#### THE INPUT

↓↓↓

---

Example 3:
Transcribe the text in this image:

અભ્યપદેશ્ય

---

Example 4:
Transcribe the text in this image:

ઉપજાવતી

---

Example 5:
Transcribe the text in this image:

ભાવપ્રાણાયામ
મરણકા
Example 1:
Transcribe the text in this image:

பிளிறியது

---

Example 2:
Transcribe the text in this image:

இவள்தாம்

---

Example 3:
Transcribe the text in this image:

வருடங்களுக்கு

↑↑↑

#### TASK PROMPT
An exact copy of the data, with every line intact, is the required answer.

#### RESPONSE
---

Example 3:
Transcribe the text in this image:

અભ્યપદેશ્ય

---

Example 4:
Transcribe the text in this image:

ઉપજાવતી

---

Example 5:
Transcribe the text in this image:

ભાવપ્રાણાયામ
મરણકા
Example 1:
Transcribe the text in this image:

பிளிறியது

---

Example 2:
Transcribe the text in this image:

இவள்தாம்

---

Example 3:
Transcribe the text in this image:

வருடங்களுக்கு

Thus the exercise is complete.